Tal Simons is a Professor at the Department of Management, Tilburg School of Economics and Business, Tilburg University, The Netherlands. Her research interests primarily concern dynamics of persistence and change of organizations, organizational forms, populations and categories emphasizing historical dynamics, and drawing on diverse theoretical perspectives. Those are examined in a variety of contexts, such as contested industries and the creative sector among others, using varied methodologies, frequently combining quantitative and qualitative methods and longitudinal designs. Tal’s research has been published in the ‘Academy of Management Journal’, ‘Administrative Science Quarterly’, and ‘Management Science’, among others.
Déborah Philippe is a Professor of Strategy at the Faculty of Business and Economics of the University of Lausanne, Switzerland. Her primary research interest concerns how social evaluations, such as legitimacy, status, or stigma, affect organizations’ behavior, with a particular focus on inter-organizational dynamics. Déborah’s research has been published in the ‘Strategic Management Journal’ and ‘Journal of Management Studies’.

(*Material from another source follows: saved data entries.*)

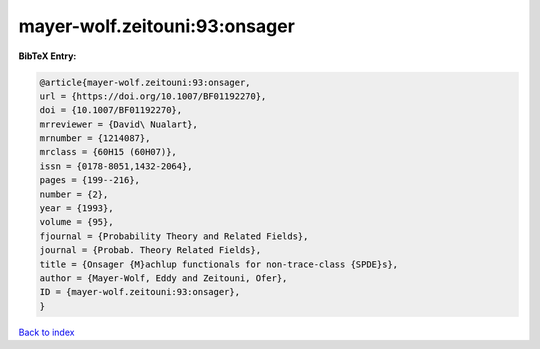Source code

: mayer-wolf.zeitouni:93:onsager
==============================

.. :cite:t:`mayer-wolf.zeitouni:93:onsager`

.. bibliography:: ../../All.bib

**BibTeX Entry:**

.. code-block:: bibtex

   @article{mayer-wolf.zeitouni:93:onsager,
   url = {https://doi.org/10.1007/BF01192270},
   doi = {10.1007/BF01192270},
   mrreviewer = {David\ Nualart},
   mrnumber = {1214087},
   mrclass = {60H15 (60H07)},
   issn = {0178-8051,1432-2064},
   pages = {199--216},
   number = {2},
   year = {1993},
   volume = {95},
   fjournal = {Probability Theory and Related Fields},
   journal = {Probab. Theory Related Fields},
   title = {Onsager {M}achlup functionals for non-trace-class {SPDE}s},
   author = {Mayer-Wolf, Eddy and Zeitouni, Ofer},
   ID = {mayer-wolf.zeitouni:93:onsager},
   }

`Back to index <../index>`_
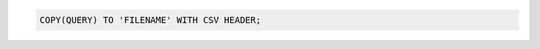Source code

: .. title: Copy records from postgresql to csv file
.. slug: copy-records-from-postgresql-to-csv-file
.. date: 2014-07-29 14:43:19 UTC+01:00
.. tags:  postgresql
.. link: 
.. description: 
.. type: text

.. code-block:: sql

  COPY(QUERY) TO 'FILENAME' WITH CSV HEADER;

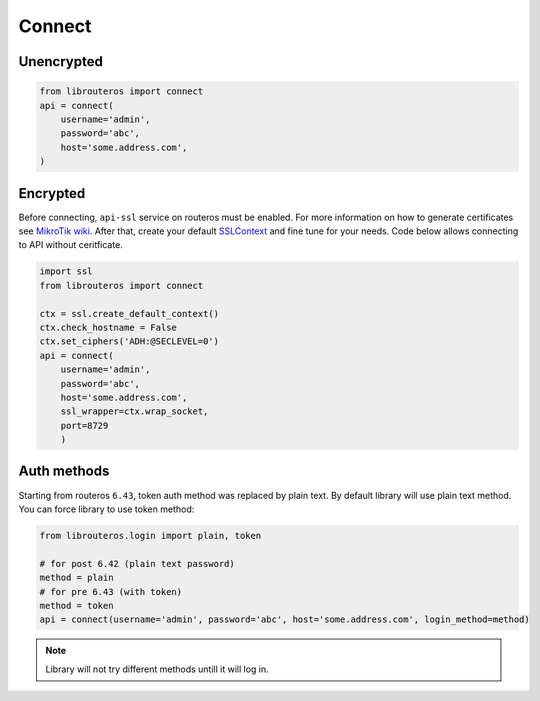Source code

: Connect
=======

Unencrypted
-----------

.. code-block:: python

    from librouteros import connect
    api = connect(
        username='admin',
        password='abc',
        host='some.address.com',
    )

Encrypted
---------

Before connecting, ``api-ssl`` service on routeros must be enabled.
For more information on how to generate certificates see
`MikroTik wiki <https://wiki.mikrotik.com/wiki/Manual:Create_Certificates>`_.
After that, create your default `SSLContext <https://docs.python.org/library/ssl.html#ssl.create_default_context>`_
and fine tune for your needs. Code below allows connecting to API without ceritficate.

.. code-block:: python

    import ssl
    from librouteros import connect

    ctx = ssl.create_default_context()
    ctx.check_hostname = False
    ctx.set_ciphers('ADH:@SECLEVEL=0')
    api = connect(
        username='admin',
        password='abc',
        host='some.address.com',
        ssl_wrapper=ctx.wrap_socket,
        port=8729
        )

Auth methods
------------

Starting from routeros ``6.43``, token auth method was replaced by plain text.
By default library will use plain text method. You can force library to use token method:

.. code-block:: python

    from librouteros.login import plain, token

    # for post 6.42 (plain text password)
    method = plain
    # for pre 6.43 (with token)
    method = token
    api = connect(username='admin', password='abc', host='some.address.com', login_method=method)

.. note::

    Library will not try different methods untill it will log in.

Ana M. Aranda is an Asistant Professor at the School of Business and Economics, Católica-Lisbon, Portugal. Ana’s research lies in the intersection between organizational theory and strategy. She explores where institutional pressures and legitimacy threats originate and how they impact the performance of contested industries. Hence, her research intersects with the study of social movements and legal environments as well. Using the empirical setting of the contested industries, Ana’s research combines strategy and organizational theory to theorize and test how institutions shape industry’s strategy and performance.